Em março, celulares e computadores utilizados pelo jornalista foram apreendidos pela Polícia Federal. Os aparelhos foram devolvidos no mês seguinte, mas a análise do material teria levado os investigadores até Raimundo Cutrim, ex-secretário do governo maranhense apontado como uma das fontes das reportagens.
Luís Pablo nega ter perseguido o ministro ou recebido dinheiro para publicar informações contra ele. Entidades representativas da imprensa também criticaram as medidas, por considerarem que elas podem representar uma violação ao sigilo da fonte, protegido pelo artigo 5º da Constituição Federal.

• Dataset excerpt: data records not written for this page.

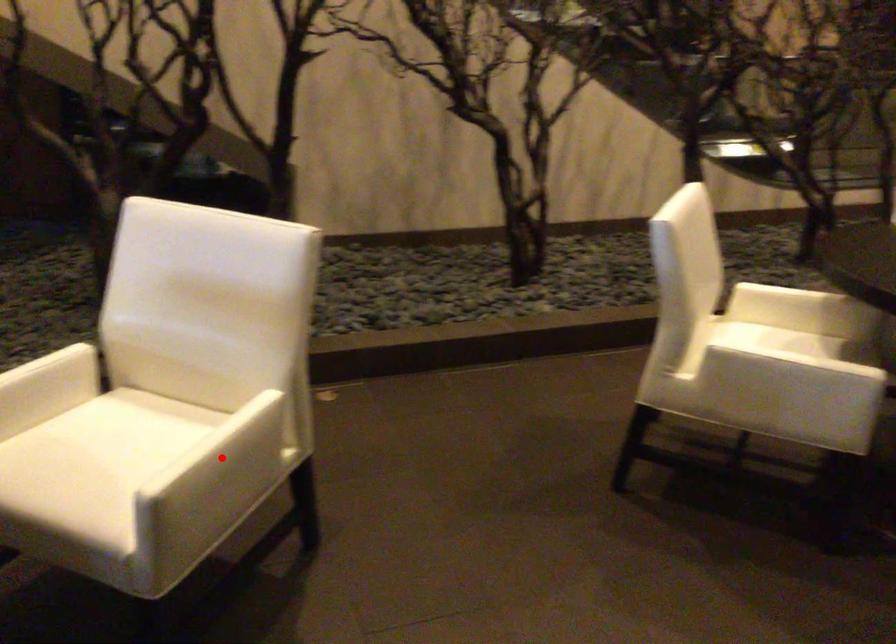
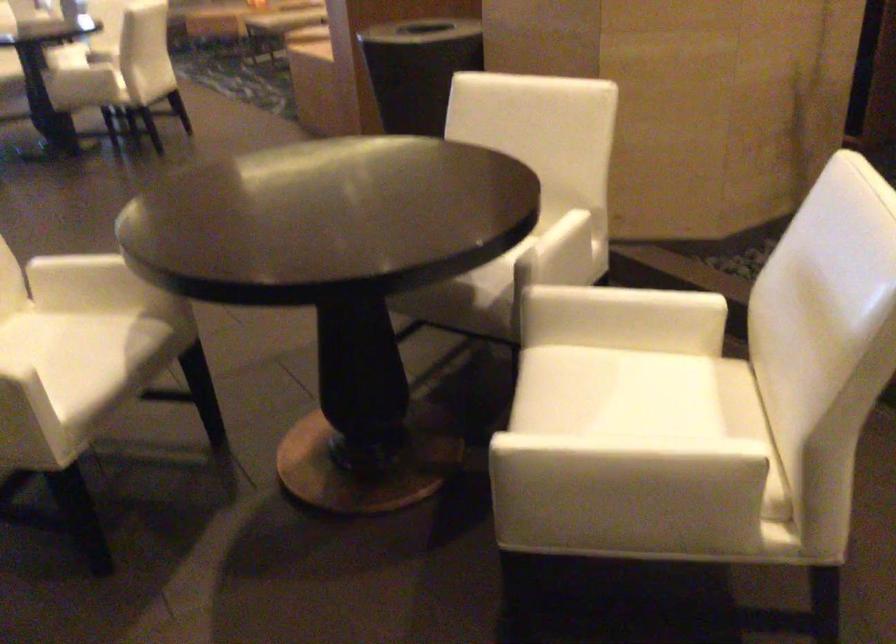
Question: I am providing you with two images of the same scene from different viewpoints. Image1 has a red point marked. In image2, the corresponding 3D location appears at what relative position? Reply with the corresponding letter.

Choices:
 (A) Closer
 (B) Farther

Answer: (A)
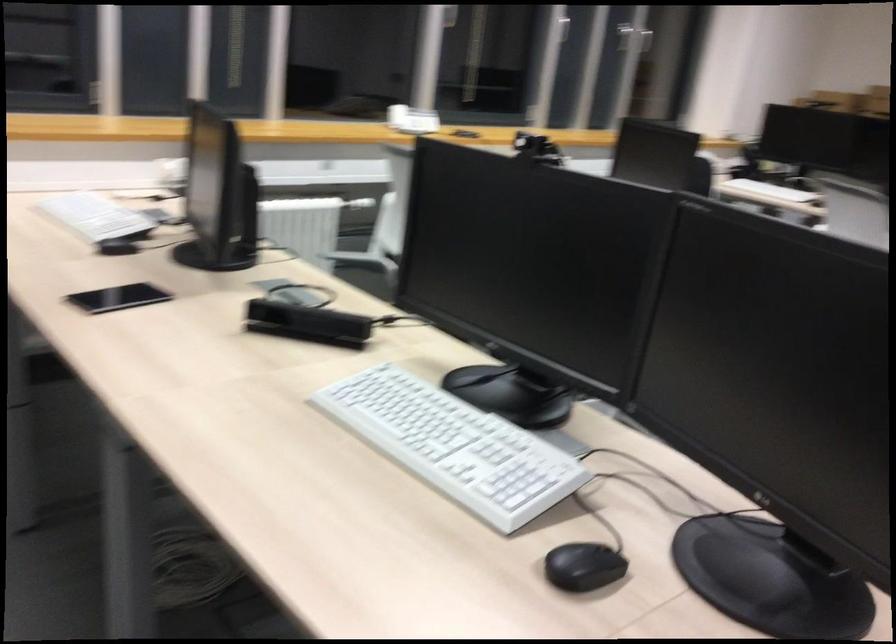
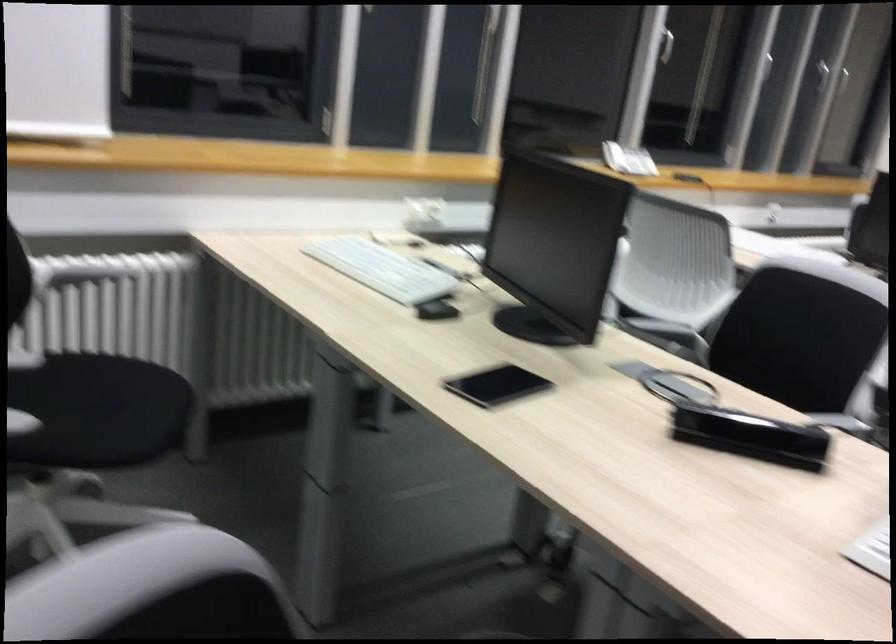
The point at (x=386, y=118) is marked in the first image. Where is the corresponding point in the second image?

(614, 156)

Fachin reafirma sigilo da fonte
Diante das críticas, Fachin disse que o Supremo mantém seu compromisso com a liberdade de imprensa e com o direito dos jornalistas de preservar a identidade de suas fontes.
Segundo o presidente da Corte, a jurisprudência do STF sobre essas garantias continuará sendo respeitada por todos os órgãos do Poder Judiciário. Ele também indicou que o caso poderá ser levado ao plenário para uma avaliação colegiada.
Fachin afirmou que adotará as providências regimentais necessárias para que o Tribunal analise, com brevidade, tanto a continuidade quanto o alcance das investigações. Para o ministro, a atuação conjunta dos integrantes da Corte permitirá decidir se as determinações individuais adotadas no caso deverão ser mantidas.